A formula for predicting innovation
By the time she was six years old, Nadya Bliss had already figured out her professional calling. She knew that one day she would be a mathematician.
"I'm a geek at heart," confesses Bliss, now the assistant vice president for research strategy in Arizona State University's Office of Knowledge Enterprise Development. "But I've never wanted to be the kind of mathematician who just sits in the corner and does things on her own."
Bliss knew that crunching numbers could have a broad impact beyond just the "geek" community. As a result, she seeks out interdisciplinary research opportunities that let her contribute to a wide variety of fields.
She is currently working with science historian Manfred Laubichler, a professor in ASU's School of Life Sciences, part of the College of Liberal Arts and Sciences. The two researchers have developed a set of mathematical techniques to detect the emergence of innovation in research. It's a broad framework that pulls together concepts from graph theory, electrical engineering and applied mathematics to identify interesting patterns from large networks.
"Analysis of networks is basically analysis of entities and relationships among them—for example, people and their friends and how they're interconnected," Bliss says. Other examples of networks could be cars on a road, the interaction of proteins or computer networks. Bliss and Laubichler are focused on a network of research citations from about 300,000 authors in the field of developmental biology.

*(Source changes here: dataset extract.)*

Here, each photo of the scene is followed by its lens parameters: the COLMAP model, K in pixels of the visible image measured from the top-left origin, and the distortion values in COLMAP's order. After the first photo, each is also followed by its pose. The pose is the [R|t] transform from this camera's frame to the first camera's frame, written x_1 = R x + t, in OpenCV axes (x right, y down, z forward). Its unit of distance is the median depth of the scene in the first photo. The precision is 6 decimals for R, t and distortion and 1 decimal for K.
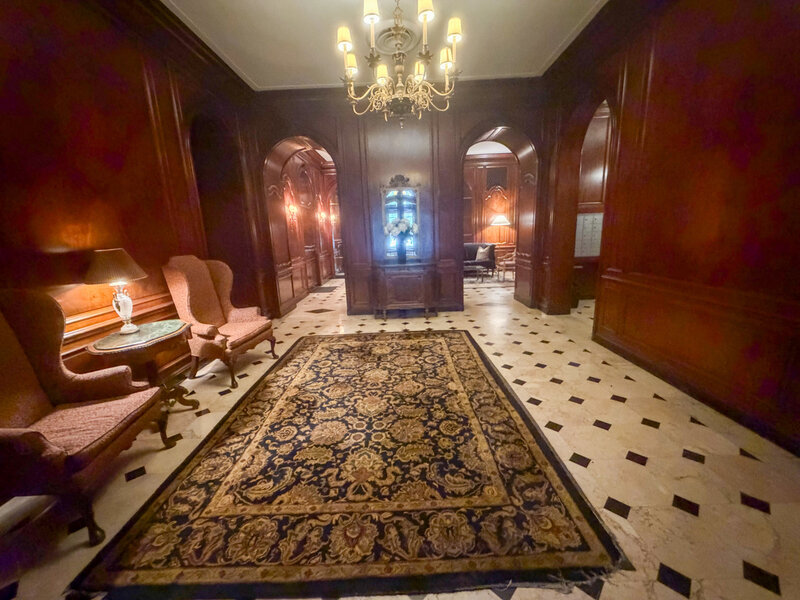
lens RADIAL K [[315.9, 0, 403.6], [0, 315.9, 300.7], [0, 0, 1]] dist [0.003185, 0.000347]
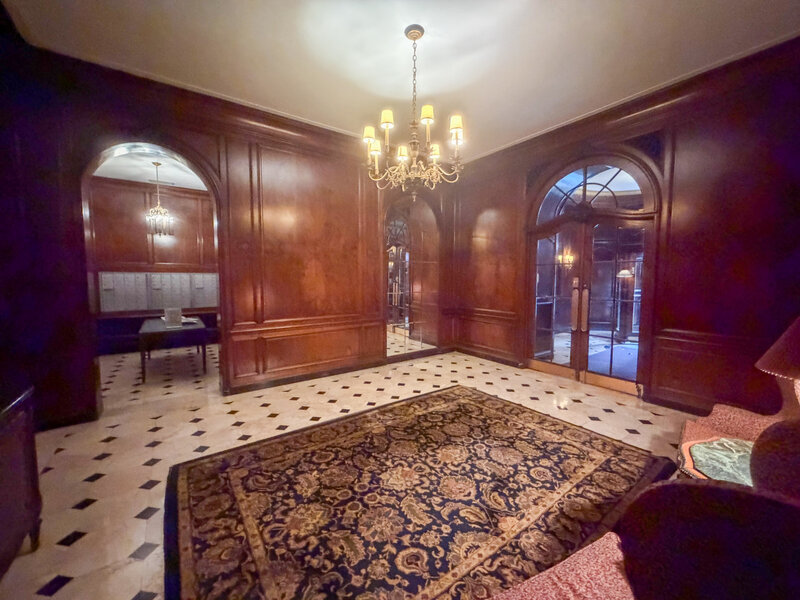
lens RADIAL K [[315.9, 0, 401.9], [0, 315.9, 298.8], [0, 0, 1]] dist [0.003185, 0.000347]
pose [[-0.574710, -0.018210, 0.818154, -0.792735], [0.198589, 0.966766, 0.161015, -0.329055], [-0.793896, 0.255013, -0.551994, 1.495889]]
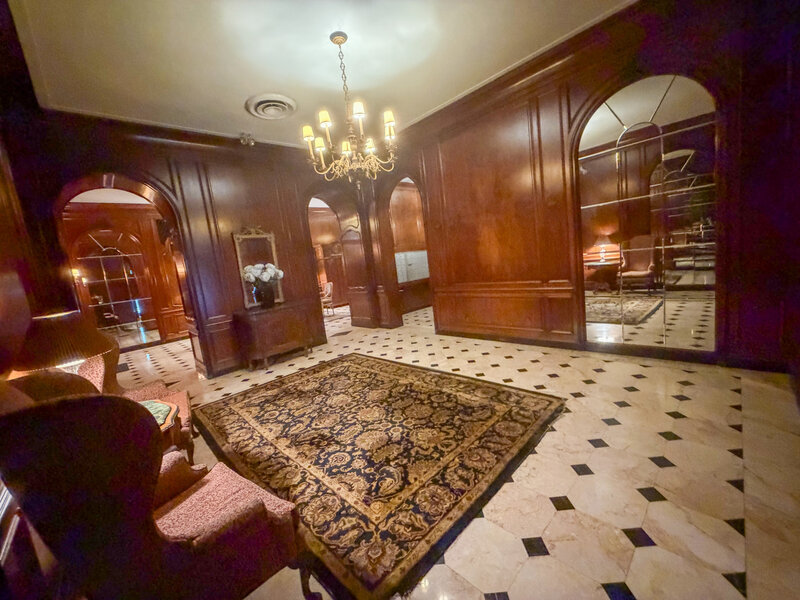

Laubichler has compiled detailed analyses of certain periods of innovation, especially in developmental biology. He has extensive records of research breakthroughs and the scientists involved in them, dating back to the 1960s. Bliss used this data to create a mathematical filter that can detect certain patterns a citation network, ultimately identifying people who spurred innovation in developmental biology.
When she applied the construct to a network of citations produced from 1969 to 1980, she got a positive result. The filter pinpointed a couple of key individuals, and after cross-referencing with Laubichler's historical records, Bliss determined they were involved in innovation.
Next, the researchers applied the same filter to the developmental biology citation network from 1990 to 2000. Again, the results were positive, correctly identifying scientists involved in innovation. By analyzing the interactions among authors of scientific papers, the mathematical model serves as a kind of "formula for innovation," Bliss says.
The filter Bliss and Laubichler created has several promising applications. For example, being able to detect the emergence of innovation would allow funding agencies to provide resources or support to the right people at the right time.
"One application of this could be working with NSF to continuously track publications and apply the filters to these large networks and see where there are emerging patterns, and maybe detect them before they've emerged and identify those as areas of potential in the scientific community," Bliss says.
A next logical step in the research would be to apply the filter to citation networks of other fields, outside of developmental biology. Ultimately, researchers believe the results could provide evidence for the efficacy of interdisciplinary research.
"One of the things you actually see in publication networks is that a lot of times when there is a major change to the field, there is a set of fields that are touching each other, so authors from different areas end up working together," Bliss says.